It says the State Council energy department, in conjunction with the state power regulatory agency and the State Council finance departments, should "determine the proportion of renewable energy power generation to the overall generating capacity for a certain period."
Power enterprises refusing to buy power produced by renewable energy generators will be fined up to an amount double that of the economic loss of the renewable energy company, it says. Renewable energy includes non-fossil fuels such as wind energy and solar power, hydropower, biomass, geothermal and ocean energy.
Still, two-thirds of China’s energy supply is fueled by coal, and the country has become one of the largest greenhouse gas emitters. The law, which took effect in January 2006, was aimed at "optimizing the country’s energy structure and safeguarding energy security." It covered subsidies, pricing management and supervision measures.
"The legislation on improving the consumption of clean energy contributes to the global fight on climate change," said Wang Zhongying, director of the renewable energy development center of the Energy Research Institute under the National Development and Reform Commission.
A national plan on renewable energy development issued in 2007 set a target to increase renewable resources to supply 15 percent of its total energy consumption by 2020, in a bid to reduce greenhouse gas emissions and promote sustainable economic growth.
Statistics show renewable resources supplied 9 percent of China’s total energy consumption last year, an equivalent of reducing 600 million tonnes of carbon dioxide.
Last month, the State Council announced that China was going to reduce the intensity of carbon dioxide emissions per unit of GDP in 2020 by 40 to 45 percent compared with the level of 2005. Wang said, to achieve the emission reduction target, it was vital to realize the renewable energy consumption goal. "The law amendment strengthens the confidence of achieving the target," he said.

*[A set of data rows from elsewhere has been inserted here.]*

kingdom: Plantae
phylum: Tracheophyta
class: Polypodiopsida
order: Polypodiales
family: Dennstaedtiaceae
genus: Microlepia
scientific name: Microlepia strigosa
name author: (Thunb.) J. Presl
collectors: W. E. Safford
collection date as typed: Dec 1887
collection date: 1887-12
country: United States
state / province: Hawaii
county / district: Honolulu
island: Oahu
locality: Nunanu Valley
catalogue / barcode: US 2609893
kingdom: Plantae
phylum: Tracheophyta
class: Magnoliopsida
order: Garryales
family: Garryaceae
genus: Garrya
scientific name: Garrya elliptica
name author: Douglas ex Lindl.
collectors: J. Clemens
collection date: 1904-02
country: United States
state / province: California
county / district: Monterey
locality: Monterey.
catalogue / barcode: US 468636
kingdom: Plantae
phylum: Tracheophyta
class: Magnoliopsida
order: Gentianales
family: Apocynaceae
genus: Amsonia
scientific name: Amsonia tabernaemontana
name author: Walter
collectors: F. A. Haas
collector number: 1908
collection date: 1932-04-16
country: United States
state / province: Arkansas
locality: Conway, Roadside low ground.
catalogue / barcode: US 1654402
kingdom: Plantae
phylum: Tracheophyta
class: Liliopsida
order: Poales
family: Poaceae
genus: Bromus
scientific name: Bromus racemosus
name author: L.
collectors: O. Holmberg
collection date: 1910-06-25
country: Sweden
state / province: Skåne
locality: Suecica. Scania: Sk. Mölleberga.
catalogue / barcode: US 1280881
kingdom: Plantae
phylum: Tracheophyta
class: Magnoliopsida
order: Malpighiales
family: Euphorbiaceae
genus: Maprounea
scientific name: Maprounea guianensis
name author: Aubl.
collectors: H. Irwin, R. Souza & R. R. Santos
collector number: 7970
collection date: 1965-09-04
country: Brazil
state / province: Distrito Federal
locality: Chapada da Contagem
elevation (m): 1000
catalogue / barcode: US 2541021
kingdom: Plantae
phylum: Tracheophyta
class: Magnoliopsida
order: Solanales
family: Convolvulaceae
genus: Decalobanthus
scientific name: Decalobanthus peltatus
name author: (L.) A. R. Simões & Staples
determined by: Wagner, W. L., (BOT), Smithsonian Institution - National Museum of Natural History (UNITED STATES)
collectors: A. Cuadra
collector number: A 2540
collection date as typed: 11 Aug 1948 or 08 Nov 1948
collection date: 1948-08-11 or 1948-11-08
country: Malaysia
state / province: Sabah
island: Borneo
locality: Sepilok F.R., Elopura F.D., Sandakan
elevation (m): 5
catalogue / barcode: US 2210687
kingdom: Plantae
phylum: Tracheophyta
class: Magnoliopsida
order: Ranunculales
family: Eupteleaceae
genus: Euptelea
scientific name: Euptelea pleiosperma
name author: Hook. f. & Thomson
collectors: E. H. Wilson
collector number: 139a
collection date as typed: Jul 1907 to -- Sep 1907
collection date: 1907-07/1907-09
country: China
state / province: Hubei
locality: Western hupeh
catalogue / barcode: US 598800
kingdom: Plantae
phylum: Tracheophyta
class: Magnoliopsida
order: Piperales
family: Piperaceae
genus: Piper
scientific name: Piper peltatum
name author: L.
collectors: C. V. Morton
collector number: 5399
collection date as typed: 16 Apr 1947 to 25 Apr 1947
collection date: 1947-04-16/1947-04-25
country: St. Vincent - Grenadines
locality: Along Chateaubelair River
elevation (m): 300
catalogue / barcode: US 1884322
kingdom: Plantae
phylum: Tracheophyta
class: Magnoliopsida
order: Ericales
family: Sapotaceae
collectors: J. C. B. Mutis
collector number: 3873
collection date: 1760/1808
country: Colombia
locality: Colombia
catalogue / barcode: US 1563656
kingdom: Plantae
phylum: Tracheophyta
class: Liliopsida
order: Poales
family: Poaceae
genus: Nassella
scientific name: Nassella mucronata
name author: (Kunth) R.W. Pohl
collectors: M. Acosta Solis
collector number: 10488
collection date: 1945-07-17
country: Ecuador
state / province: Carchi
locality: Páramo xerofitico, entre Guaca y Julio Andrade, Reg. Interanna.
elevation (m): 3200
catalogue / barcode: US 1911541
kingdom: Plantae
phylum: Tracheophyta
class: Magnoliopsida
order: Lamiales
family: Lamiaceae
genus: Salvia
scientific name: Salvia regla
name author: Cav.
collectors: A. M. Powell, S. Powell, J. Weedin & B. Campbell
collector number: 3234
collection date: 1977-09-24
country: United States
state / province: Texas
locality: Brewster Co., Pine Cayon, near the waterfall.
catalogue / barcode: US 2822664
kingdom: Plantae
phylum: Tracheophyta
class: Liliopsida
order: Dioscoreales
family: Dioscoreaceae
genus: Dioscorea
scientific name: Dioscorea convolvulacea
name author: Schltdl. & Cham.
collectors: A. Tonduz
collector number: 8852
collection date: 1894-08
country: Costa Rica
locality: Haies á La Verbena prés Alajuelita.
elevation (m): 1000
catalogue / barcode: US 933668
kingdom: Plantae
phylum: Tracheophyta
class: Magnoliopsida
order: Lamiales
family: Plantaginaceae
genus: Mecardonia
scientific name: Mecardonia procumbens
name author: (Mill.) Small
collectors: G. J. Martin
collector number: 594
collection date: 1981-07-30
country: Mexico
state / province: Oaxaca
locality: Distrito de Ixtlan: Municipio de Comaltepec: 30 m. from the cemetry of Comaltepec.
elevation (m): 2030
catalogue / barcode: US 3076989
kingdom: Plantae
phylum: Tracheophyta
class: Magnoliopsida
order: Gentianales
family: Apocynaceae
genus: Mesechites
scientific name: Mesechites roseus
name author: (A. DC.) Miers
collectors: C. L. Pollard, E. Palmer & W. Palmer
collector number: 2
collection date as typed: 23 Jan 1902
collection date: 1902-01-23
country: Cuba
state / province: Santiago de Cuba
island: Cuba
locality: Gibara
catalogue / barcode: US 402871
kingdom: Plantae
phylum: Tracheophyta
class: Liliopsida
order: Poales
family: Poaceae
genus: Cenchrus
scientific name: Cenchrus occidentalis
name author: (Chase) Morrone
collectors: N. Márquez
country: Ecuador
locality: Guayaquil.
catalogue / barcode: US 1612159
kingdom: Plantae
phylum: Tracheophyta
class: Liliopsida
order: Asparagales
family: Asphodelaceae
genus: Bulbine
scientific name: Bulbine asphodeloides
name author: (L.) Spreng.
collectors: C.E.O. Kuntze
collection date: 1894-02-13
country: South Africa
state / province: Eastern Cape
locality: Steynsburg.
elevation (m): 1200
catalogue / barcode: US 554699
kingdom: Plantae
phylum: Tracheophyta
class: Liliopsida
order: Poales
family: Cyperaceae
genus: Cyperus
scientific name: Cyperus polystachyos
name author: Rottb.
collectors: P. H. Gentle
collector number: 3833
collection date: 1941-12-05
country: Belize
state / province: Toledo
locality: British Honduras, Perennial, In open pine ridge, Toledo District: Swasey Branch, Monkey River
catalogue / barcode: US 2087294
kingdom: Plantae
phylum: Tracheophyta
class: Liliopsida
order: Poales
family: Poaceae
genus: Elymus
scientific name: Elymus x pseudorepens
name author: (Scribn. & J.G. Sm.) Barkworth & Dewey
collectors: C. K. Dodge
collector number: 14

Signaling an official effort to shore up clean energy development and fight climate change, the law requires the government to set up a special fund to renewable energy scientific research, finance rural clean energy projects, build independent power systems in remote areas and islands, and build information networks to exploit renewable energy.
The fund will be managed by finance, energy and pricing sectors of the State Council. Official statistics show that in 2008, China used more hydro and solar power than any other country and its use of wind power ranked fourth.
However, industry experts estimated that one third of the country’s wind energy generated electricity could not be well transmitted to the grid.
Therefore, the amendment requires grid companies to "improve transmitting technologies and enhance grid capability to absorb more power produced by renewable energy generators."
"Renewable energy power in the country’s resource-rich, underdeveloped northwestern region must be sent to the resource-scarce, prosperous coastal area," Wang said, giving examples that Gansu and Inner Mongolia could not consume all the wind-generated electricity produced by themselves.
However, Wang said the relative independence between grids in the country made the simultaneous transmission difficult. Xiao Liye, director of the Institute of Electrical Engineering of the Chinese Academy of Sciences, suggested the use of "smart grids" as a solution.
The safe, efficient and reliable "smart grids" included an intelligent monitoring system that could integrate alternative sources of electricity, such as solar and wind, on a large scale, the grid expert said. He said "smart grids" and renewable energy should be developed together like "twin brothers."